__Texto fornecido__:
Chegou ao fim a edição de 2019 do NOS Alive. Com datas já agendadas para o próximo ano, a notícia da noite de ontem foi a da confirmação do regresso dos Da Weasel ao Festival. Mas isso é conversa para daqui a um ano. Cada coisa a seu tempo, e ontem houve muito para ver e ouvir.
Coube aos rapazes de Alcobaça a abertura do palco nobre do NOS Alive 2019. Com disco novo na bagagem, bilingues como sempre, os The Gift apresentaram-nos o seu Verão, mas mexeram, e bem, no vasto baú de “velharias”. Passaram pelo recente Altar e por êxitos mais antigos. Foram o que costumam ser: vigorosos, competentes, alternando os ritmos dos seus temas por momentos mais eufóricos e outros mais introspectivos. “Sometimes you gotta get up / Sometimes you gotta get down”, não é verdade? A voz de Sónia Tavares parece a mesma de há muitos anos. Só a imagem vem mudando, mas isso é parte da vida. Quem não muda no empenho com que se entregam são os The Gift, que parecem estar sempre em forma. Muita rodagem é o que dá. Ainda bem. Bom início do dia final do NOS Alive deste ano.

__Instruções__:
#1 Segundo o texto sobre o NOS Alive, que regresso ao festival foi confirmado na noite de ontem?
#2 Diga se cada afirmação está de acordo com o texto sobre o NOS Alive: (a) os The Gift tocaram apenas temas do disco novo; (b) a voz de Sónia Tavares mudou muito ao longo dos anos; (c) o concerto dos The Gift decorreu no último dia do festival.
#3 Transcreva palavra por palavra o trecho do texto sobre o NOS Alive entre "Chegou ao fim" e "ver e ouvir.", inclusive.

__Dados do exercício__:
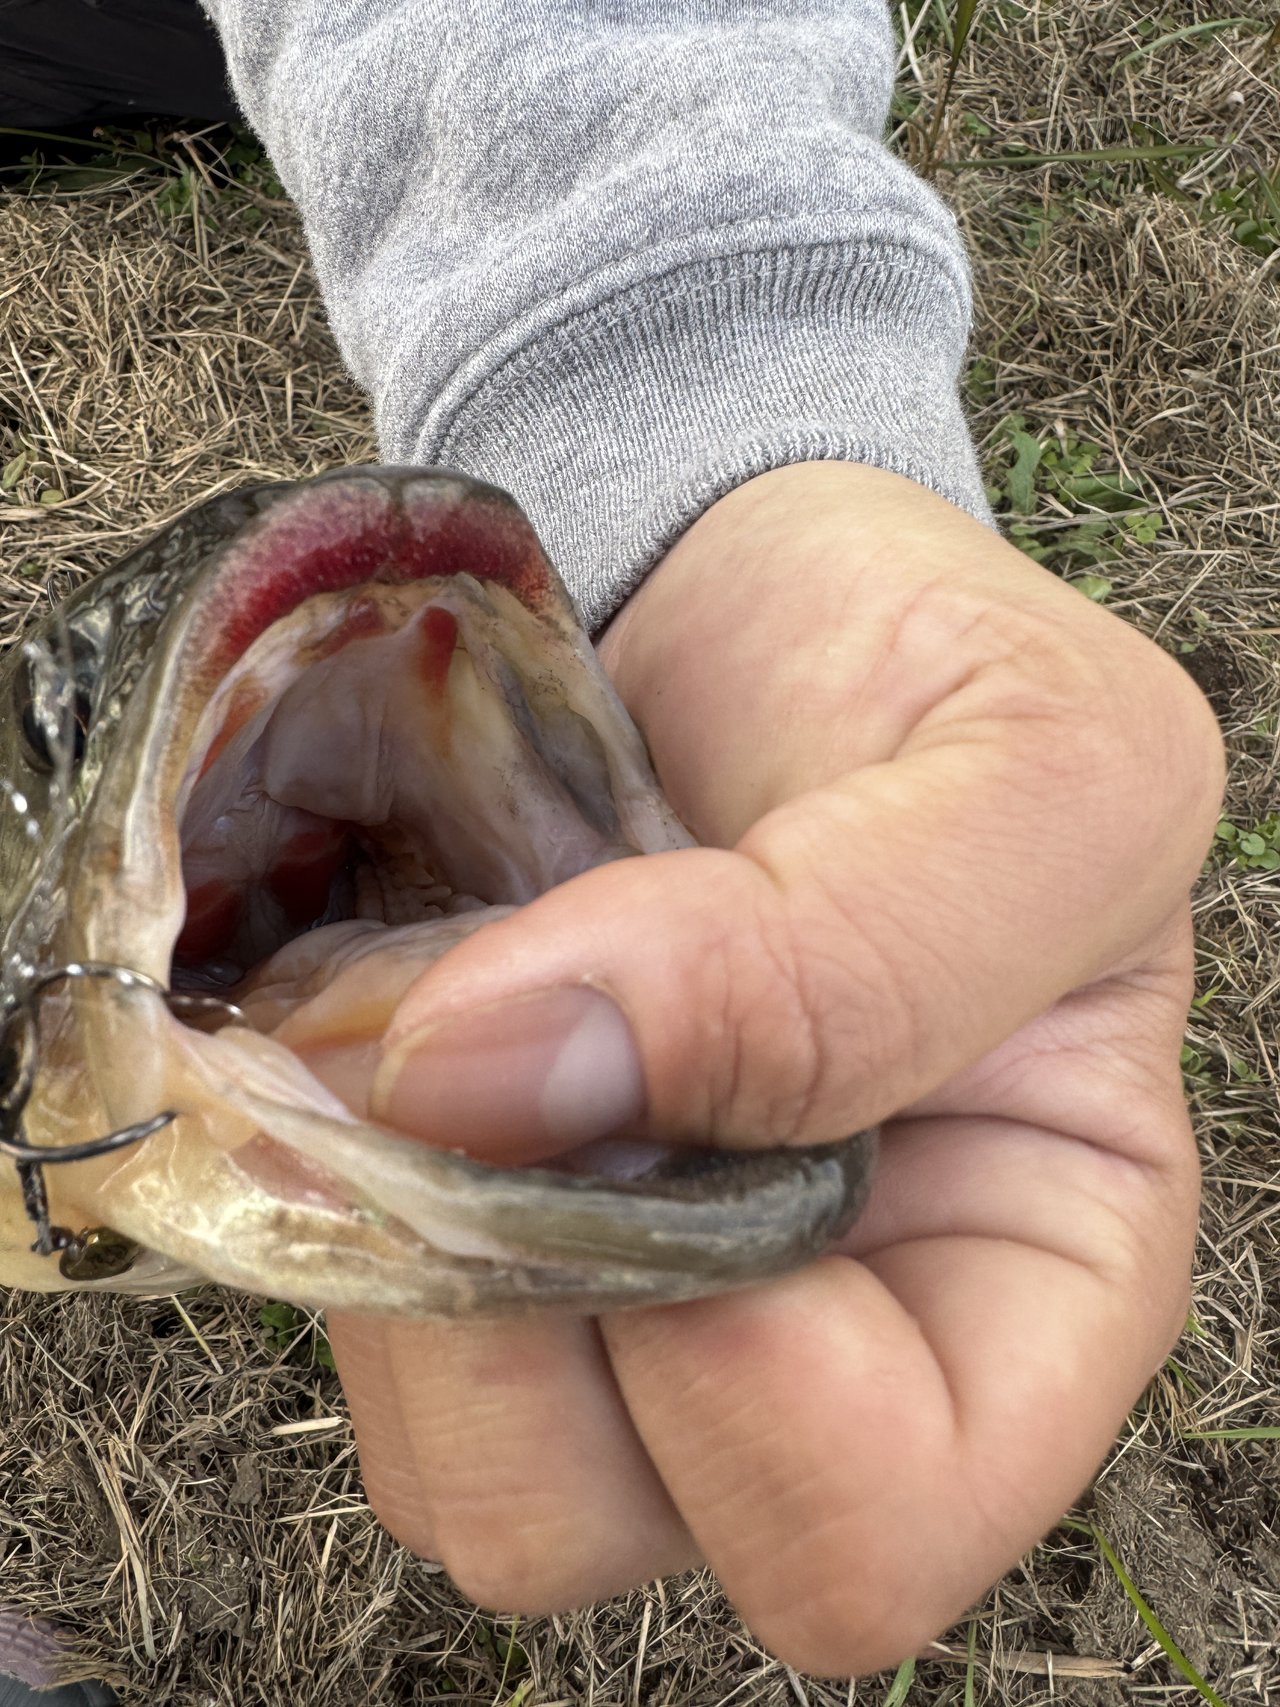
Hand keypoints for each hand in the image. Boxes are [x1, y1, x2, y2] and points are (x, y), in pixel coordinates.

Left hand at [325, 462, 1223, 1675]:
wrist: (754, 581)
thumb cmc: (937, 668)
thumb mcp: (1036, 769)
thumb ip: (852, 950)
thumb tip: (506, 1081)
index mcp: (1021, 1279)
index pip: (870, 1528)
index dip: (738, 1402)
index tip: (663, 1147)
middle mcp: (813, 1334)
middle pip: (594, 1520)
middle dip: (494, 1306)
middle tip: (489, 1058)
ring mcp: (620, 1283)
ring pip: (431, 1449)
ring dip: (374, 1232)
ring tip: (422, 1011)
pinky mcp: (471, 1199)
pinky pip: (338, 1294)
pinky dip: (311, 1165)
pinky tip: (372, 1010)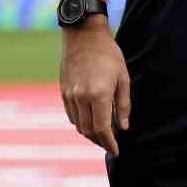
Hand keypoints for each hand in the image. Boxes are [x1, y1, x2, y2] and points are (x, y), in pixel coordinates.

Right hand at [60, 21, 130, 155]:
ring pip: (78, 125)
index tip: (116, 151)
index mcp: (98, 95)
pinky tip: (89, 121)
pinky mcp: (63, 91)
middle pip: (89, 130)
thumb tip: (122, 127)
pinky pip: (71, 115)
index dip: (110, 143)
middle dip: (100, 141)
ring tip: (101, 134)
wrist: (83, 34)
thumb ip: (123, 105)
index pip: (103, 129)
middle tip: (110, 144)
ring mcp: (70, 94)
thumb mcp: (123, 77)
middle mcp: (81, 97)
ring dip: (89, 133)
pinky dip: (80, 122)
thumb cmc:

__Resultados do exercício__:
#1 O regresso dos Da Weasel ao festival.

#2
(a) Não: "Passaram pelo recente Altar e por êxitos mais antigos."
(b) Não: "A voz de Sónia Tavares parece a mesma de há muitos anos."
(c) Sim: "Bom início do dia final do NOS Alive deste ano."

#3
Chegou ao fim a edição de 2019 do NOS Alive. Com datas já agendadas para o próximo ano, a notícia da noite de ontem foi a da confirmação do regresso dos Da Weasel ao Festival. Mas isso é conversa para daqui a um ano. Cada coisa a seu tempo, e ontem houve muito para ver e ouvir.